At age 34, he’s got the baggy eyes of a man who has spent a lot of time thinking hard late at night. But his voice is much stronger and clearer than it was in the Truckers. In Portland, he led the band (including his wife on fiddle) through charging, heartfelt songs that often sounded like the cavalry was coming.
“We try to have as much fun as possible singing a bunch of sad-ass songs,” he said from the stage with one of the few grins he’d allow himself.
The attention he’s getting for Southeastern, from the opening recovery track “Cover Me Up” and the brutally stark “Elephant” to the full-throttle raver “Super 8,” feels like it’s coming at the right time, after he’d had ample opportunity to get good at what he does. “There’s not a lot of filler, not a lot of songs I would skip through,” he says.
Teaching himself to hear his own songs objectively has been one of the harder lessons to learn, he says: “It’s impossible to get that distance for me. They all feel good,” he says of making records, “and they all feel really bad when you’re working, simultaneously.”

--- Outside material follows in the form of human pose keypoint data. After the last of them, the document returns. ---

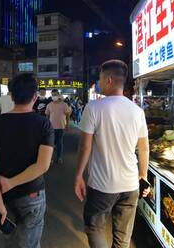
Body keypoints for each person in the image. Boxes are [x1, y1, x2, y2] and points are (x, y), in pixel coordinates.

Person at [74, 60, 150, 248]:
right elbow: (144, 148)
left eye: (99, 78)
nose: (98, 82)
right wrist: (143, 176)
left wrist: (78, 176)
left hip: (102, 186)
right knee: (123, 235)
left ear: (108, 80)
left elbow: (85, 147)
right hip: (130, 185)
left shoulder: (93, 108)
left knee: (95, 228)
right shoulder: (137, 111)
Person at [0, 74, 54, 248]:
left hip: (4, 195)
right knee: (30, 243)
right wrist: (12, 182)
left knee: (10, 240)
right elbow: (43, 165)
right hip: (32, 194)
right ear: (35, 97)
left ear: (11, 96)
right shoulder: (43, 124)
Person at [45, 89, 72, 164]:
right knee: (51, 144)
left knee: (59, 143)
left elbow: (68, 116)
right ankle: (50, 159)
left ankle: (59, 157)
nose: (54, 96)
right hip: (51, 128)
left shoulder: (64, 105)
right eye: (53, 95)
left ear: (59, 95)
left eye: (55, 95)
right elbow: (47, 116)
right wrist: (47, 126)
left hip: (61, 127)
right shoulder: (49, 105)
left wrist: (67, 125)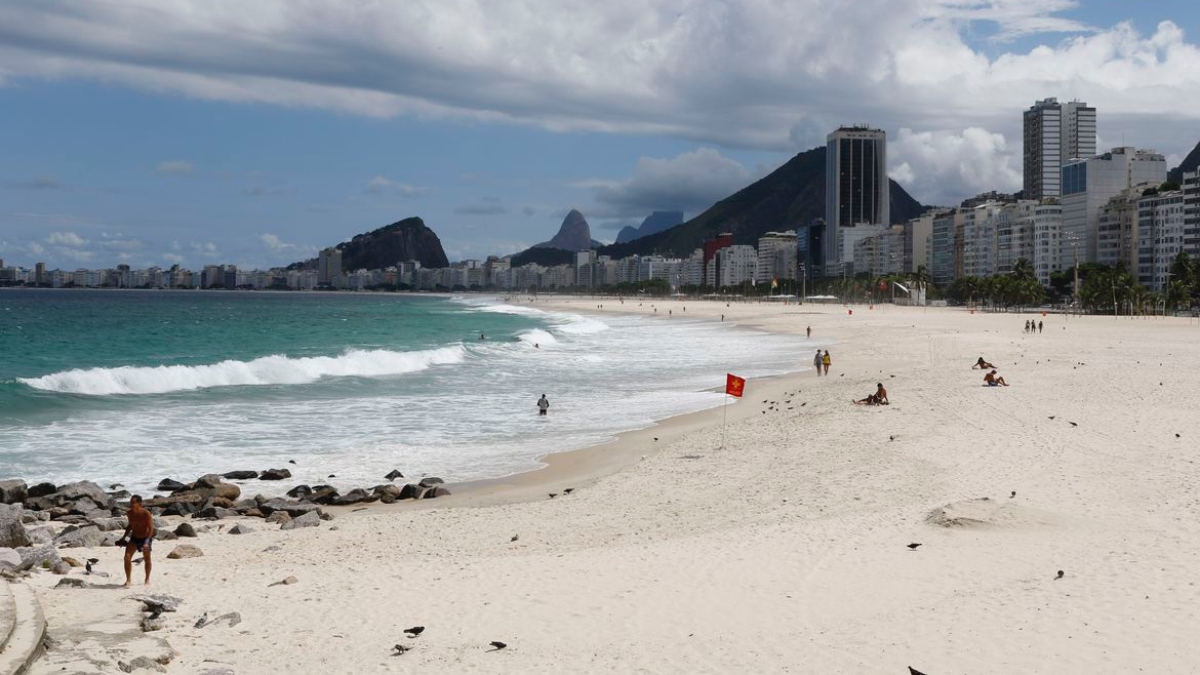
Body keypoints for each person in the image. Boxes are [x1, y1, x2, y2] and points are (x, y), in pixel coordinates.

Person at [120, 495, 155, 587]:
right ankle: (128, 580)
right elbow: (130, 525)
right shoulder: (129, 513)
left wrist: (147, 542)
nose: (131, 504)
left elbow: (151, 529)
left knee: (147, 559)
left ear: (140, 504)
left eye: (133, 503)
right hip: (134, 537)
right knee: (127, 558)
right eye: (130, 502)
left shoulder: (146, 514)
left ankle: (147, 579)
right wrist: (123, 537)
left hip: (145, 538)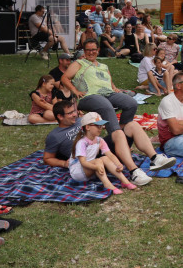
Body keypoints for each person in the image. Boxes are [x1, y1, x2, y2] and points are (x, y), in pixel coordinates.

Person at [58, 41, 176, 184]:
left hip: (107, 94)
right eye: (88, 50)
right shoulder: (79, 63)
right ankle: (134, 172)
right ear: (84, 51)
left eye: (94, 50)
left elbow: (108, 82)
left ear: (98, 50)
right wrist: (75, 91)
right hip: (89, 96)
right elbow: (64, 78)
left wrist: (115, 89)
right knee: (107, 108)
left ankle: (154, 158)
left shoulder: (104, 66)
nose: (91, 52)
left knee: (130, 104)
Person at [68, 112, 136, 195]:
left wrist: (118, 164)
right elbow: (83, 162)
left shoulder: (99, 140)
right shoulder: (82, 143)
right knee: (98, 161)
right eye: (97, 126)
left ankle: (125, 181)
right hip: (79, 172)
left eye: (101, 125)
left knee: (104, 158)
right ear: (87, 127)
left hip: (90, 168)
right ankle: (108, 185)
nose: (101, 128)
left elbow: (109, 154)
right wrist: (95, 167)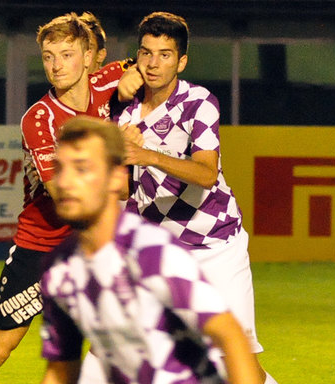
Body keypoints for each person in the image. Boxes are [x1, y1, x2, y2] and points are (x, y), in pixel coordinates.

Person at [0, 13, 127, 384]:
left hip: (92, 247)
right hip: (41, 249)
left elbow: (147, 65)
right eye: (48, 56)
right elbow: (62, 195)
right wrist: (118, 162)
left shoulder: (107, 80)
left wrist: (139, 75)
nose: (56, 66)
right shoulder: (39, 119)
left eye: (66, 54)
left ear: (89, 56)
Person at [115, 12, 278, 384]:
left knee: (239, 365)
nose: (154, 63)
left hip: (215, 245)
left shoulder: (198, 103)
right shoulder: (122, 115)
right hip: (162, 255)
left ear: (181, 61)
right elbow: (125, 189)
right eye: (146, 53)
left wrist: (147, 154)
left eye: (165, 54)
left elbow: (206, 173)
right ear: (137, 57)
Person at [39, 115, 262, 384]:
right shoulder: (60, 268)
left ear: (116, 178)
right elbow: (61, 370)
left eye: (82, 169)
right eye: (59, 168)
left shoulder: (151, 253)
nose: (64, 182)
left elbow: (230, 337)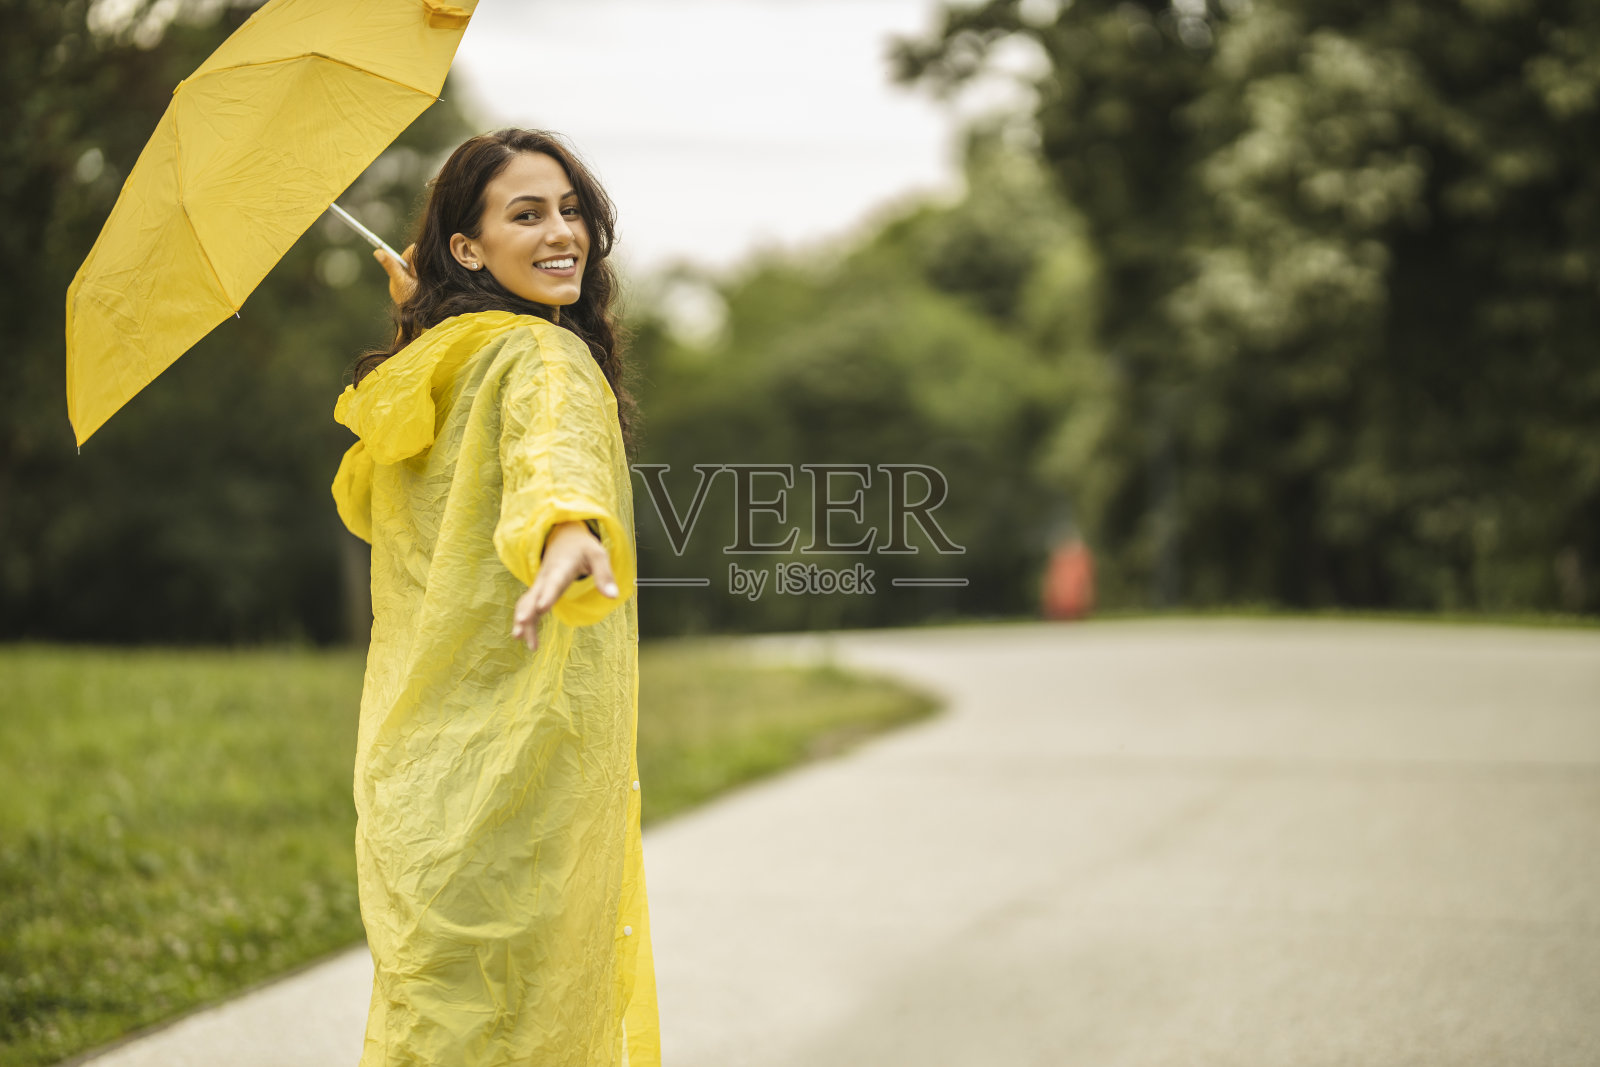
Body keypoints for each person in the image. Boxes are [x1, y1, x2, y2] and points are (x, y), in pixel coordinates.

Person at [329, 128, 659, 1067]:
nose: (564, 234)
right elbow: (549, 454)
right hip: (522, 762)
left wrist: (418, 324)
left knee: (439, 1020)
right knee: (531, 1020)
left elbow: (443, 473)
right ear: (465, 248)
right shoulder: (545, 359)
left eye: (570, 210)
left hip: (419, 766)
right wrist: (567, 535)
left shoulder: (439, 366)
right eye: (527, 214)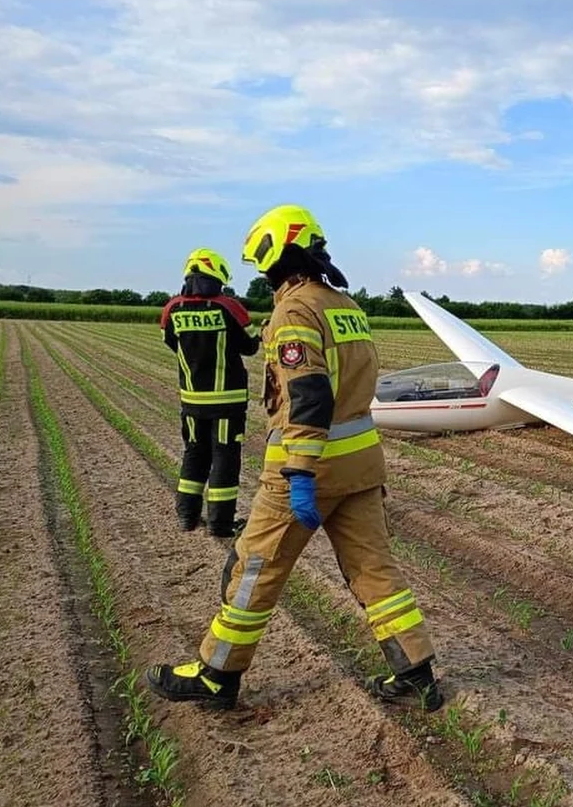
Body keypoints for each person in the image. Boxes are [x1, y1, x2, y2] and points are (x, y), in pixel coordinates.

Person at [147, 205, 442, 711]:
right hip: (361, 467)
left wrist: (301, 471)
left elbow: (309, 397)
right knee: (374, 571)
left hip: (308, 470)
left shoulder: (295, 311)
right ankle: (415, 671)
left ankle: (218, 673)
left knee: (253, 570)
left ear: (276, 253)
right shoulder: (345, 305)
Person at [160, 248, 261, 537]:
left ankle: (187, 516)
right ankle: (220, 523)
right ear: (216, 276)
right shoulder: (228, 307)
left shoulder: (172, 309)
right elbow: (248, 347)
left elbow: (171, 343)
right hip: (227, 402)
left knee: (194, 454)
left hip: (192, 400)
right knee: (225, 458)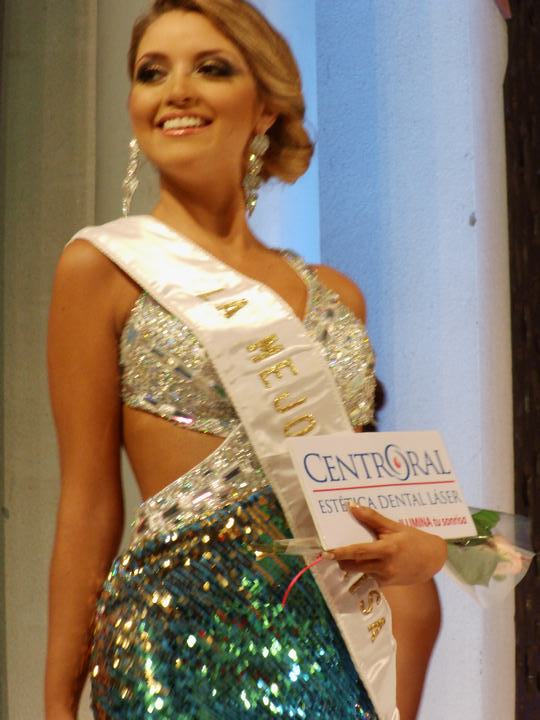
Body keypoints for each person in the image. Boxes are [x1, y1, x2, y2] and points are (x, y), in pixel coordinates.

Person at [44, 1, 446, 718]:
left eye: (211, 68)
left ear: (264, 107)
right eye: (152, 72)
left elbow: (368, 495)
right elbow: (88, 503)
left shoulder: (337, 295)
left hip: (337, 645)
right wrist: (54, 702)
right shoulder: (101, 269)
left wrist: (430, 553)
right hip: (174, 644)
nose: (176, 91)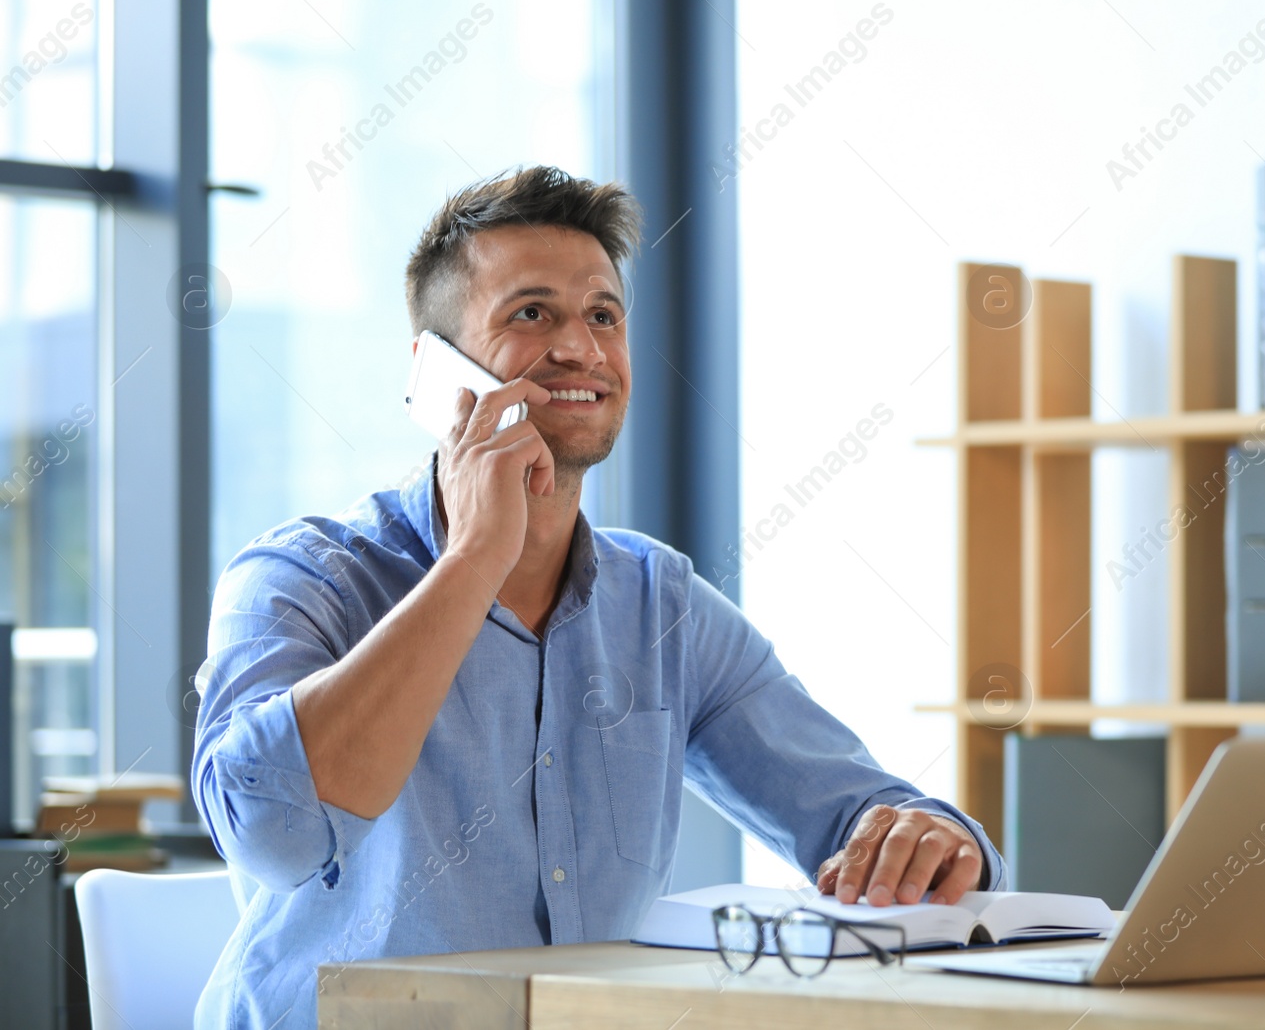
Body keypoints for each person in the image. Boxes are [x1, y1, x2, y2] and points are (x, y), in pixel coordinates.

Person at [192, 166, 1002, 1028]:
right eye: (531, 312)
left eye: (603, 315)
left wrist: (929, 840)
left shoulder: (662, 605)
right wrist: (473, 558)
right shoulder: (300, 577)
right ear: (435, 371)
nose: (581, 347)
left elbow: (848, 809)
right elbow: (272, 835)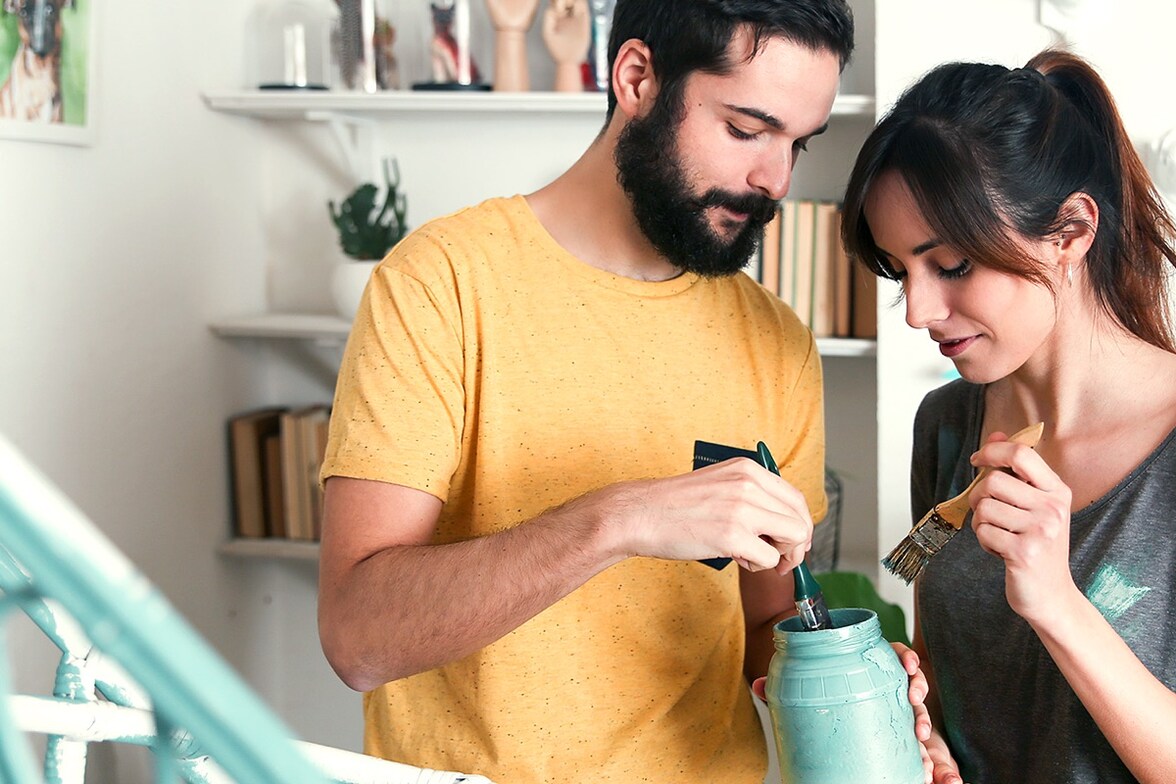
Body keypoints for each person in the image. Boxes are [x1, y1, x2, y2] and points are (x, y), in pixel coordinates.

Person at [317, 2, 928, 782]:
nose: (774, 180)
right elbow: (359, 639)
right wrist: (620, 520)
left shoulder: (774, 338)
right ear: (636, 78)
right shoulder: (441, 285)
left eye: (797, 143)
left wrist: (854, 681)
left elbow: (766, 627)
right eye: (746, 130)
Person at [841, 47, 1176, 784]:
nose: (917, 311)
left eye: (952, 265)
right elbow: (944, 675)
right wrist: (922, 735)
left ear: (1071, 232)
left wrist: (1056, 602)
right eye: (902, 272)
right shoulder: (946, 427)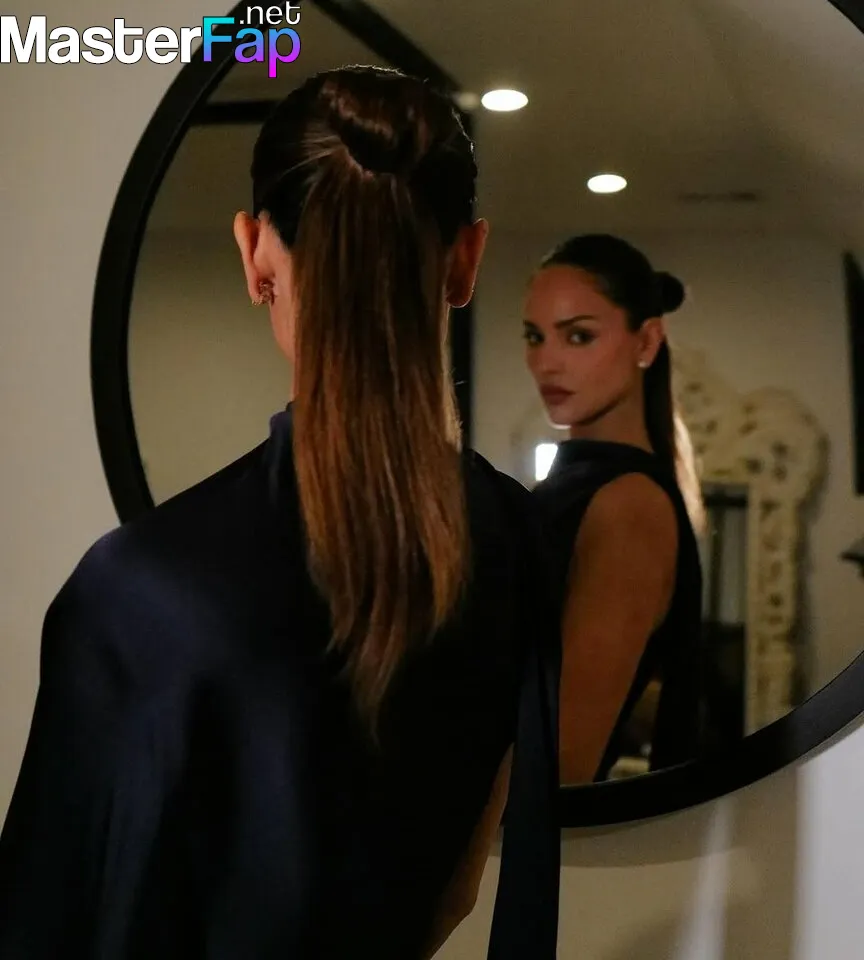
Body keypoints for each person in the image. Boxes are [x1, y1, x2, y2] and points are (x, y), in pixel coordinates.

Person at [0, 66, 559, 959]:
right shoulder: (517, 539)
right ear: (466, 259)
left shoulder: (140, 591)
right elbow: (457, 889)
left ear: (256, 254)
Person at [523, 233, 705, 785]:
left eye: (578, 336)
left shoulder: (629, 505)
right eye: (534, 336)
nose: (546, 362)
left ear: (646, 340)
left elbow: (563, 758)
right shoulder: (574, 485)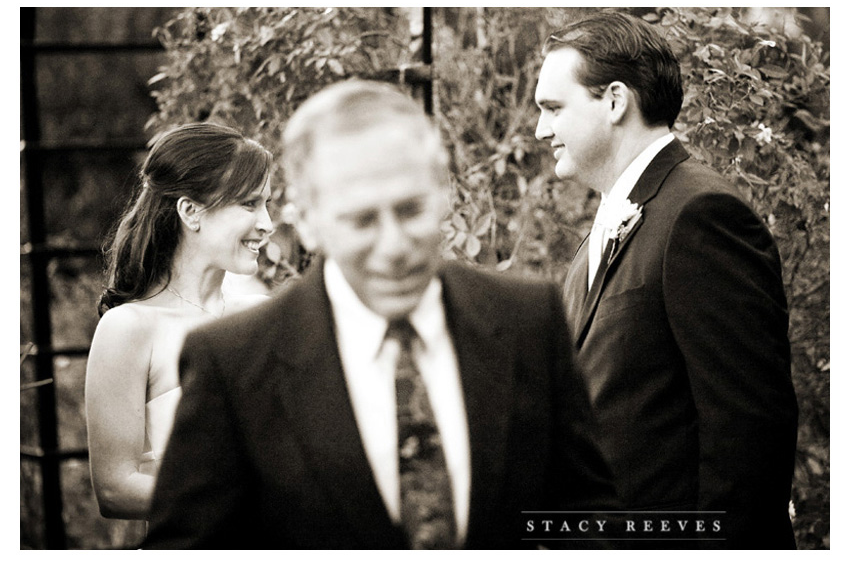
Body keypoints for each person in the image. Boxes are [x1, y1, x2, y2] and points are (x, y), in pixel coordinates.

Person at [143, 79, 617, 549]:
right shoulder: (234, 362)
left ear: (443, 195)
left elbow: (587, 517)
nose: (394, 247)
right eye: (362, 220)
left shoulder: (528, 320)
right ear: (307, 222)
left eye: (411, 210)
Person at [534, 11, 799, 548]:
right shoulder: (604, 231)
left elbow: (748, 438)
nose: (541, 130)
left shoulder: (703, 215)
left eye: (553, 108)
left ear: (614, 101)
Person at [85, 123, 275, 535]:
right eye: (249, 204)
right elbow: (115, 489)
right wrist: (238, 497)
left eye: (267, 205)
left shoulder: (261, 316)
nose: (268, 223)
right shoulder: (129, 328)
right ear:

Chris Tompkins, a high school friend who has co-written mainstream country hits including Carrie Underwood‘s “Before He Cheats” and Florida Georgia Line’s “Get Your Shine On,” says Isbell seemed “on a different level” even back when they were covering “Stairway to Heaven” together. “I remember I used to think the force was strong with him,” says Tompkins, who signed his first publishing deal when he moved to Nashville at 22.
Isbell’s grandfather and uncle were both musicians, says Tompkins on the phone from Nashville. “We found music, and then being in the Shoals area just gave us an early look at all the places music can take you. We’re proud to be from that area. Being from Muscle Shoals is kind of like having a cool tattoo or something.”
After getting sober, writing and recording the new album “felt more natural to me,” says Isbell, lighting a cigarette as seagulls caw overhead. “I don’t have certain kinds of fatigue. My focus stays strong – I can work on a song for six or seven hours in one day, and not get bored or tired of it.”
Having recently moved to Nashville with Shires – whose own fourth solo album, Down Fell the Doves, comes out next week – the newlyweds will sequester themselves in different corners of the house to write new songs, then play them for each other. It’s not competition, Isbell makes clear with a chuckle.
“I like to play pool,” he says. “When the ball goes in the pocket, you win.” Writing songs isn’t so cut and dried, he says.
Shires, who was touring with the Texas Playboys when she was still a teenager, has a sense of responsibility that’s been good for him, he says.
“She’s not really a rock & roll kid, for lack of a better term. I’ve been around so many people for so long who were. Rock & roll kids just let decisions make themselves. She makes the decision before it gets to the point where she makes a mistake, and I like that.
“She has a big conscience, a big heart. Essentially, she’s just a good person. That’s the trick.”
Isbell’s first show after finishing rehab was opening solo for Ryan Adams in Perth, Australia, three days after he got out (“two, if you count the international dateline, the day that goes into the vortex”). If writing came easier sober, playing live was terrifying at first, he says.
“There were probably 2,500 people, and I’m just standing there with a guitar, elevated and facing everyone. I remember thinking, ‘Wow, there’s a lot of potential for me to really mess this up.'”
He has since learned to “tell the story” of his recovery. “I’m not a big AA guy, but I’ll go every once in a while. They do tell you that going out and helping other people really helps you a lot. It seems like a simple thing to say, but it’s really true.
“If you say those things out loud, it makes a difference. It’s a lot like writing a song about it. Here was my life five years ago, and here’s my life now. Which would I rather have? It’s pretty obvious.”
A few hours later, his band is peeling the wallpaper with their customary encore cover tune. They’ve ended shows with Neil Young‘s “Like a Hurricane” or Van Morrison‘s “Into the Mystic.” Tonight it’s the Rolling Stones‘ “Can’t You Hear Me Knocking,” and it’s ecstatic. When the band step back from their microphones to begin the extended breakdown, Isbell smiles like a boy on a great adventure.